Campbell Corner Language Exchange


The Poetry of Eavan Boland

What Language Did

At the Glass Factory in Cavan Town



What Language Did


The evening was the same as any other.
I came out and stood on the step.
The suburb was closed in the weather

of an early spring and the shallow tips
of washed-out yellows of narcissi
resisted dusk. And crocuses and snowdrops.

I stood there and felt the melancholy
of growing older n such a season,
when all I could be certain of was simply

in this time of fragrance and refrain,
whatever else might flower before the fruit,
and be renewed, I would not. Not again.

A car splashed by in the twilight.
Peat smoke stayed in the windless
air overhead and I might have missed :

a presence. Suddenly.
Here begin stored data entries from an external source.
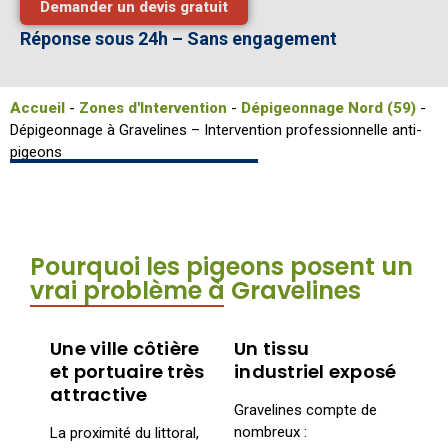
Demander un devis gratuit
Réponse sous 24h – Sans engagement
Accueil
-
Zones d'Intervention
-
Dépigeonnage Nord (59)
-
Dépigeonnage à Gravelines – Intervention professionnelle anti-
pigeons
Pourquoi les pigeons posent un
vrai problème à Gravelines
Une ville côtière
Un tissu
et portuaire très
industriel exposé
attractive
Gravelines compte de
nombreux :
La proximité du littoral,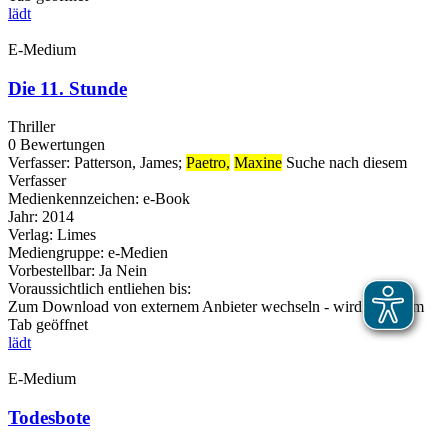
lädt
E-Medium
Die 11. Stunde
Thriller
0 Bewertungen
Verfasser:
Patterson, James
;
Paetro,
Maxine
Suche nach diesem
Verfasser
Medienkennzeichen:
e-Book
Jahr:
2014
Verlag:
Limes
Mediengruppe:
e-Medien
Vorbestellbar:
Ja
Nein
Voraussichtlich entliehen bis:
Zum Download von externem Anbieter wechseln - wird in neuem
Tab geöffnet
lädt
E-Medium
Todesbote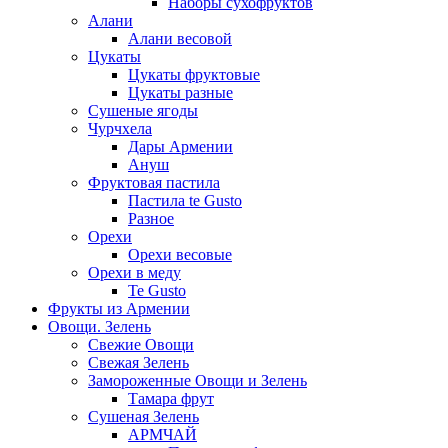
Наборы сухофруктов
Алани
Алани весовой
Цукаты
Цукаты фруктовые
Цукаты разные
Сушеные ягоды
Чурчхела
Дары Армении
Ануш
Фруктовая пастила
Пастила te Gusto
Разное
Орехи
Орехи весовые
Орехи в меду
Te Gusto
Фрукты из Армении
Овощи. Зелень
Свежие Овощи
Свежая Зелень
Замороженные Овощи и Зелень
Тамара фрут
Сушеная Зелень
АРМЧАЙ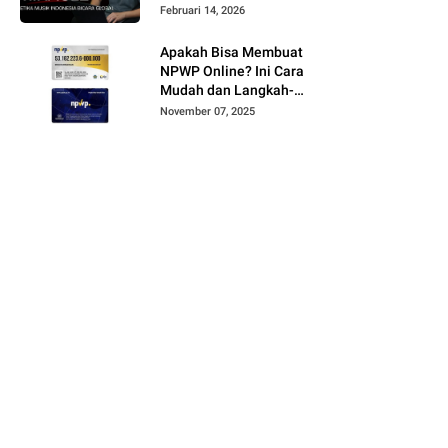
Februari 14, 2026
Apakah Bisa Membuat
NPWP Online? Ini Cara
Mudah dan Langkah-
Langkahnya
November 07, 2025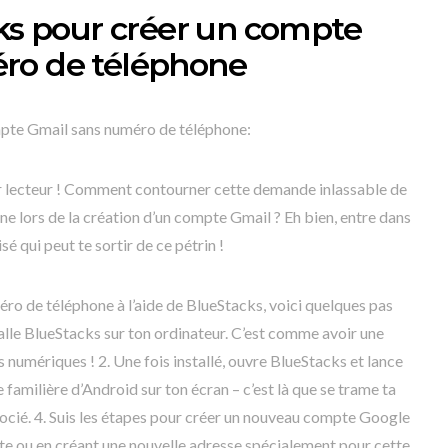
cks pour créer un compte
ro de téléphone
mpte Gmail sans numéro de téléphone:
er lecteur ! Comment contourner cette demande inlassable de
 lors de la création d’un compte Gmail ? Eh bien, entre dans
 qui peut te sortir de ce pétrin !
o de téléphone à l’aide de BlueStacks, voici quelques pas
stalle BlueStacks sur ton ordinateur. C’est comme avoir une
numériques ! 2. Une fois installé, ouvre BlueStacks et lance
e familière d’Android sur ton écran – c’est là que se trame ta
ocié. 4. Suis les étapes pour créer un nouveau compte Google
nte ou en créant une nouvelle adresse spécialement pour cette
In the very place
where I would stand in other dusks, and look
to pick out my child from the distance,

was a shepherdess, her smile cracked,
her arm injured from the mantelpieces
and pastorals where she posed with her crook.
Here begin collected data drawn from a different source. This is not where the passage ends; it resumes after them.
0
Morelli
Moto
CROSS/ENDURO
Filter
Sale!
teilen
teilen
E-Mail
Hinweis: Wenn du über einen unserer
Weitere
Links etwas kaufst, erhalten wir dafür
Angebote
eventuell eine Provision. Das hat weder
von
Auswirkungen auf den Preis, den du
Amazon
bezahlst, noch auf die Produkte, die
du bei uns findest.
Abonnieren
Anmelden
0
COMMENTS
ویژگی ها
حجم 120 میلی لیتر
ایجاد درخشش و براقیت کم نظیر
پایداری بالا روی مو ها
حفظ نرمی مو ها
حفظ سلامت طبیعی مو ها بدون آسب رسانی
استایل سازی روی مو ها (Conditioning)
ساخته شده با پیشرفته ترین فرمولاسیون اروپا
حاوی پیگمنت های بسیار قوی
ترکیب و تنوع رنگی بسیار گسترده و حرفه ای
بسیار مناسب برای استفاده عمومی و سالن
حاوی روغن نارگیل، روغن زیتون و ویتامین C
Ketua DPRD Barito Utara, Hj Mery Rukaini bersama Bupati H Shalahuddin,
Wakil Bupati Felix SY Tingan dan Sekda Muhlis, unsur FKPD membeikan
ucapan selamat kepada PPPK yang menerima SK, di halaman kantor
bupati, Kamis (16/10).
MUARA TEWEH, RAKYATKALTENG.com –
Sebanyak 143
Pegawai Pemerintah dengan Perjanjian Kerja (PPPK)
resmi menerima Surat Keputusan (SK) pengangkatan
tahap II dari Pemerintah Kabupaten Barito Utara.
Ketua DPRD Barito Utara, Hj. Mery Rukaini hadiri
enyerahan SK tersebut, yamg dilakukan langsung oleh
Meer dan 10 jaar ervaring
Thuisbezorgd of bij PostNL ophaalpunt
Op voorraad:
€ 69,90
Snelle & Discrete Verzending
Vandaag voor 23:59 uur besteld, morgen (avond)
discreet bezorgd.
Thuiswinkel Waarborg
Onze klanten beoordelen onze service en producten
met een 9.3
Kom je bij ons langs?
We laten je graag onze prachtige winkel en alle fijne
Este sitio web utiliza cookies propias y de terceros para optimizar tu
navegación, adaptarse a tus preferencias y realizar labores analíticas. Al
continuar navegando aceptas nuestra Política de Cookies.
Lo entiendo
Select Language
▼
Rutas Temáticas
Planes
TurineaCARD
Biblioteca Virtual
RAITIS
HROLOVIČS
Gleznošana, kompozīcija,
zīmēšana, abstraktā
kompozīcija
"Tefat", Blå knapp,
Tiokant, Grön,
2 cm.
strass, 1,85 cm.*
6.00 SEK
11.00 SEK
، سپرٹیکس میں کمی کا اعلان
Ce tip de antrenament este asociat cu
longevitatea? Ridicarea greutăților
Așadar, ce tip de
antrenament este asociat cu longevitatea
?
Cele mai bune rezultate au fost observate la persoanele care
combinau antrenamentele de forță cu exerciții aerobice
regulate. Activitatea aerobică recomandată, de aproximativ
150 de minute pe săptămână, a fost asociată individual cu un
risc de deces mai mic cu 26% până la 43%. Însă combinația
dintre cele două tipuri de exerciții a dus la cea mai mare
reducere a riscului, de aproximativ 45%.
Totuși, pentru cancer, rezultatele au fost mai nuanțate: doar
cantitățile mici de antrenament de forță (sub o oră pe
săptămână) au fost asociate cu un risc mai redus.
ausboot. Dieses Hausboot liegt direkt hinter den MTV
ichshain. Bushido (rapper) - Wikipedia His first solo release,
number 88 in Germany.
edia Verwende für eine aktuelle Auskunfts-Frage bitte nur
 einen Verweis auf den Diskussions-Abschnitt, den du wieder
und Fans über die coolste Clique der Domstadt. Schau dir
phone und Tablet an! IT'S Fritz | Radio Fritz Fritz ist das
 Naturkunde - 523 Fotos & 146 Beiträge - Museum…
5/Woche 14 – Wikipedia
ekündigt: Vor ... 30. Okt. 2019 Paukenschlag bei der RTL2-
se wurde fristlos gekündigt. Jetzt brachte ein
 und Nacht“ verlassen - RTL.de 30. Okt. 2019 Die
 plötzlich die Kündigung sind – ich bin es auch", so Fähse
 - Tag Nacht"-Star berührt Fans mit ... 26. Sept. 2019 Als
Then I turned and saw in the spaces
of the night sky constellations appear,
one by one, over roof-tops and houses,

and Cassiopeia trapped: stabbed where
her thigh met her groin and her hand
her glittering wrist, with the pin-point of a star.

And by the road where rain made standing
pools of water underneath cherry trees,
and blossoms swam on their images,

was a mermaid with invented tresses,
her breasts printed with the salt of it and all
the desolation of the North Sea in her face.
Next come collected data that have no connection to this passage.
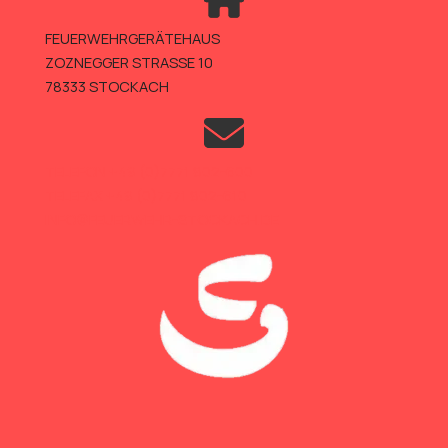
FEUERWEHRGERÄTEHAUS
ZOZNEGGER STRASSE 10
78333 STOCKACH
TELEFON +49 (0)7771 802-600
TELEFAX +49 (0)7771 802-610
INFO@FEUERWEHR-STOCKACH.DE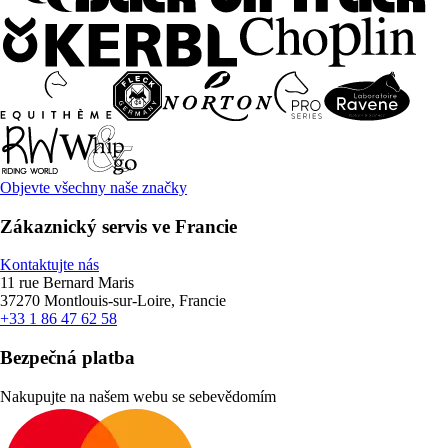
Objevte všechny naše značky
Zákaznický servis ve Francie
Kontaktujte nás
11 rue Bernard Maris
37270 Montlouis-sur-Loire, Francie
+33 1 86 47 62 58
Bezpečná platba
Nakupujte na našem webu se sebevědomím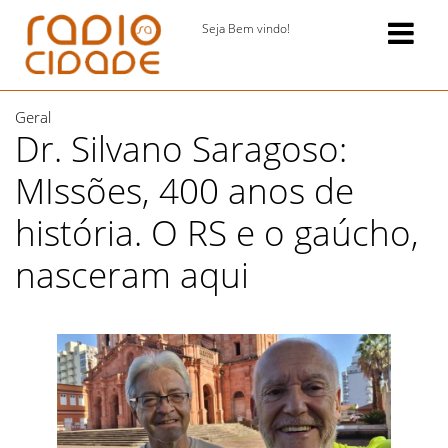
Seja Bem vindo!
Geral
Dr. Silvano Saragoso:
MIssões, 400 anos de
história. O RS e o gaúcho,
nasceram aqui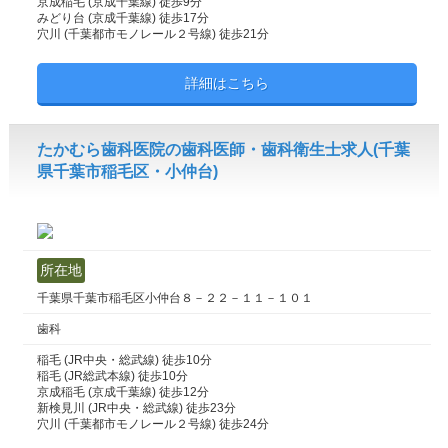
京成稲毛 (京成千葉線) 徒歩9分
みどり台 (京成千葉線) 徒歩17分
穴川 (千葉都市モノレール２号線) 徒歩21分
詳細はこちら
たかむら歯科医院の歯科医師・歯科衛生士求人(千葉
県千葉市稲毛区・小仲台)
所在地
千葉県千葉市稲毛区小仲台８－２２－１１－１０１
歯科
稲毛 (JR中央・総武線) 徒歩10分
稲毛 (JR総武本線) 徒歩10分
京成稲毛 (京成千葉線) 徒歩12分
新検見川 (JR中央・総武線) 徒歩23分
穴川 (千葉都市モノレール２号線) 徒歩24分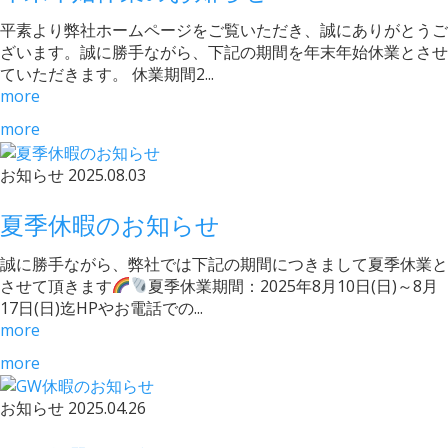
平素より弊社ホームページをご覧いただき、誠にありがとうご
ざいます。誠に勝手ながら、下記の期間を年末年始休業とさせ
ていただきます。 休業期間2...
more
more
お知らせ
2025.08.03
夏季休暇のお知らせ
誠に勝手ながら、弊社では下記の期間につきまして夏季休業と
させて頂きます
夏季休業期間：2025年8月10日(日)～8月
17日(日)迄HPやお電話での...
more
more
お知らせ
2025.04.26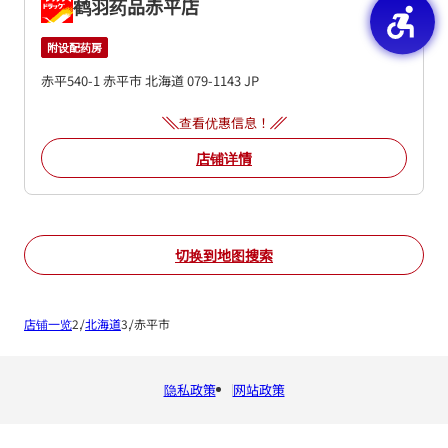
鹤羽药品赤平店
附设配药房
赤平540-1
赤平市
北海道
079-1143
JP
查看优惠信息！
店铺详情
切换到地图搜索
店铺一览
北海道
赤平市
隐私政策
网站政策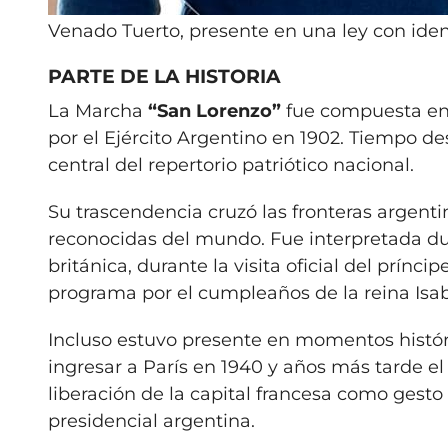
Venado Tuerto, presente en una ley con iden
PARTE DE LA HISTORIA
La Marcha
“San Lorenzo”
fue compuesta en
por el Ejército Argentino en 1902. Tiempo de
central del repertorio patriótico nacional.
Su trascendencia cruzó las fronteras argenti
reconocidas del mundo. Fue interpretada dur
británica, durante la visita oficial del prín
programa por el cumpleaños de la reina Isabe
Incluso estuvo presente en momentos históric
ingresar a París en 1940 y años más tarde e
liberación de la capital francesa como gest
presidencial argentina.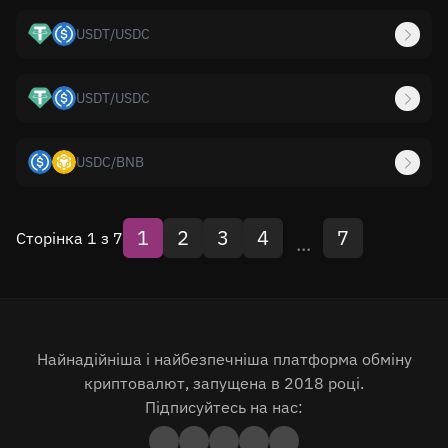
USDT
/
USDC
USDT
/
USDC
USDC
/
BNB
1
2
3
4
7
Сторінка 1 з 7
...
Найнадійніша і найбезпечніша платформа обміну
криптовалют, запущена в 2018 році.
Підписуйтесь на нас:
I went nearer. They were disappearing.
Dusk had turned to night but in the air -
did I imagine it? - a voice was saying:

This is what language did to us. Here
is the wound, the silence, the wretchedness
of tides and hillsides and stars where

we languish in a grammar of sighs,
in the high-minded search for euphony,
in the midnight rhetoric of poesie.

We cannot sweat here. Our skin is icy.
We cannot breed here. Our wombs are empty.
Help us to escape youth and beauty.

Write us out of the poem. Make us human
in cadences of change and mortal pain
and words we can grow old and die in.




 At the Glass Factory in Cavan Town


Today it is a swan:
                          The guide tells us
these are in demand.
                         The glass is made

of red lead and potash
                         and the smashed bits
of crystal sinews
                         and decanter stoppers
crated over there —
                         she points — and shattered
on the stone wheel
                         rimmed with emery.

Aromas of stone and
                         fire. Deranged singing
from the grindstone.
                         And behind that

a mirror — my
                         daughters' heads turned
away in it — garnering
                         grindstone and fire.

The glass blower goes
                         to the furnace.
He takes a pole
                         from the earth's
core: the earth's core
                         is remembered in
the molten globe at
                         the end of it.

He shakes the pole
                         carefully to and fro.
He blows once. Twice.
                         His cheeks puff and

puff up: he is
                         a cherub at the very
edge of a cornice with
                         a mouthful of zephyrs —

sweet intrusions into
                         leaves and lace hems.
And now he lays
                         the rod on its spindle.

It is red. It is
                         ruddy and cooler.
It is cool now
                         and as clear as

the distances of this
                         county with its drumlins,
its herons, its closed-
                         in waterways on which
we saw this morning
                         as we drove over
here, a mated pair of swans. Such

blind grace as they
                         floated with told us
they did not know
                         that every hour,

every day, and
                         not far away from
there, they were
                         entering the legend of

themselves. They gave no
                         sign of it. But what
caught my eye, my
                         attention, was the safety

they assumed as
                         they sailed their own
images. Here, now —
                         and knowing that
the mirror still holds
                         my actual flesh —
I could say to them:
                         reflection is the first

myth of loss. But
                         they floated away and
away from me as if
                         no one would ever blow

false airs on them,
                         or try their sinews
in the fire, at
                         the core, and they

took no care
                         not to splinter, they
showed no fear
                         they would end as
this one which is
                         uncut yet still might:
a substance of its own
                         future form, both

fraction and refraction
                         in the deal-wood
crate at the door
                         we will leave by.